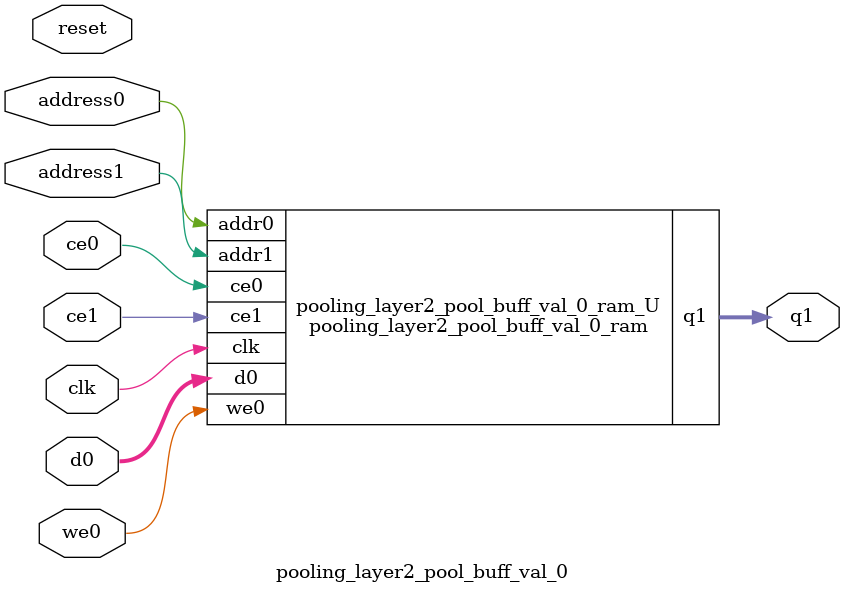
<source format=v>
`timescale 1 ns / 1 ps
module pooling_layer2_pool_buff_val_0_ram (addr0, ce0, d0, we0, addr1, ce1, q1,  clk);

parameter DWIDTH = 32;
parameter AWIDTH = 1;
parameter MEM_SIZE = 2;

input[AWIDTH-1:0] addr0;
input ce0;
input[DWIDTH-1:0] d0;
input we0;
input[AWIDTH-1:0] addr1;
input ce1;
output reg[DWIDTH-1:0] q1;
input clk;

reg [DWIDTH-1:0] ram[0:MEM_SIZE-1];




always @(posedge clk)  
begin 
    if (ce0) begin
        if (we0) 
            ram[addr0] <= d0; 
    end
end


always @(posedge clk)  
begin 
    if (ce1) begin
        q1 <= ram[addr1];
    end
end


endmodule

`timescale 1 ns / 1 ps
module pooling_layer2_pool_buff_val_0(
    reset,
    clk,
    address0,
    ce0,
    we0,
    d0,
    address1,
    ce1,
    q1);

parameter DataWidth = 32'd32;
parameter AddressRange = 32'd2;
parameter AddressWidth = 32'd1;
input reset;
input clk;
input[AddressWidth - 1:0] address0;
input ce0;
input we0;
input[DataWidth - 1:0] d0;
input[AddressWidth - 1:0] address1;
input ce1;
output[DataWidth - 1:0] q1;



pooling_layer2_pool_buff_val_0_ram pooling_layer2_pool_buff_val_0_ram_U(
    .clk( clk ),
    .addr0( address0 ),
    .ce0( ce0 ),
    .we0( we0 ),
    .d0( d0 ),
    .addr1( address1 ),
    .ce1( ce1 ),
    .q1( q1 ));

endmodule


</source>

___

### PROBLEM TO SOLVE:
Which lines in the material contain the word "DataWidth"? Pull each of them out.

### YOUR SOLUTION:
parameter DataWidth = 32'd32;
input[DataWidth - 1:0] d0;
output[DataWidth - 1:0] q1;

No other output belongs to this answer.